En entrevue, il nous dira que, grâce à l’intelligence politique de Paul Kagamé, malgré le côté sombre de son règne, « les Rwandais se sont engagés rapidement et profondément dans un vrai processus de paix ». Tout le contraire de son Afghanistan natal où se poursuit l’interminable guerre qui lui a ravi son frère au milieu des années 1990.
Ainsi, sous la plume du lauréat du Goncourt 2008, le Rwanda se colore de visages souriants et de paysages merveilleux. « Des collines, comme des corps endormis. Vertes. Elles ne sont pas menaçantes comme les montagnes afghanes, rudes et austères. »
Dans les reliefs du pays et dans les reflets de ses lacs, Atiq Rahimi observe l’exemplarité de la réconciliation rwandaise. Il enchaîne aussi les comparaisons avec son Afghanistan natal, où a sévi la même haine.
« Toutes les guerres se construisent sur le mythe des identités pures et des origines communes. Je me méfierai toujours de ce genre de nationalisme. »

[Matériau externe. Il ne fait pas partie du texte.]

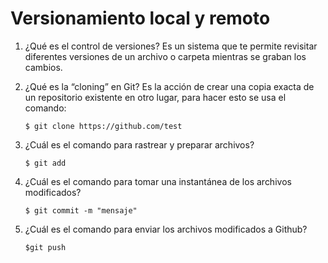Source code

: # Versionamiento local y remoto

1. ¿Qué es el control de versiones?
   Es un sistema que te permite revisitar diferentes versiones de un archivo o carpeta mientras se graban los cambios.
3. ¿Qué es la “cloning” en Git?
   Es la acción de crear una copia exacta de un repositorio existente en otro lugar, para hacer esto se usa el comando:

   `$ git clone https://github.com/test`
5. ¿Cuál es el comando para rastrear y preparar archivos?

   `$ git add`
  
7. ¿Cuál es el comando para tomar una instantánea de los archivos modificados?

   `$ git commit -m "mensaje"`
   
8. ¿Cuál es el comando para enviar los archivos modificados a Github?

   `$git push`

Ce sont nos blessures personnelles qui nous ouvrent les yeux sur les blessures des autres, pense Atiq Rahimi, à l’instar de Roland Barthes. « Si je n’avais pas perdu mon frère en Afghanistan, je n’aurais pas écrit ce livre de la même façon, dit-il. Au Rwanda, j’ai cherché les traces du génocide dans l’intimité des gens, dans leur imaginaire, dans leurs rêves et leurs cauchemars. C’est en pensant à mon frère, en imaginant ses pensées, en plongeant dans une sorte de poétique de la douleur telle qu’a pu l’expérimenter mon frère, que je suis entré en dialogue avec les Rwandais. »
Extrait de «L’invité du miroir»
Impossible d’imaginer qu’une telle nature fut le témoin d’un des grands génocides de l’humanité. Impossible de percer le mystère du beau masque que portent les Rwandais sur leurs visages pour cacher les traces de l’horreur. Donc, impossible de s’imprégner de leur esprit, enfoui dans les tripes des collines, pour le souffler à mes mots, à mes images ; impossible de m’inviter dans l’imaginaire rwandais. Sinon, m’en sortir serait chuter dans l’abîme humain, même si je porte toujours en moi les affres de l’horreur vécue dans mon pays d’origine.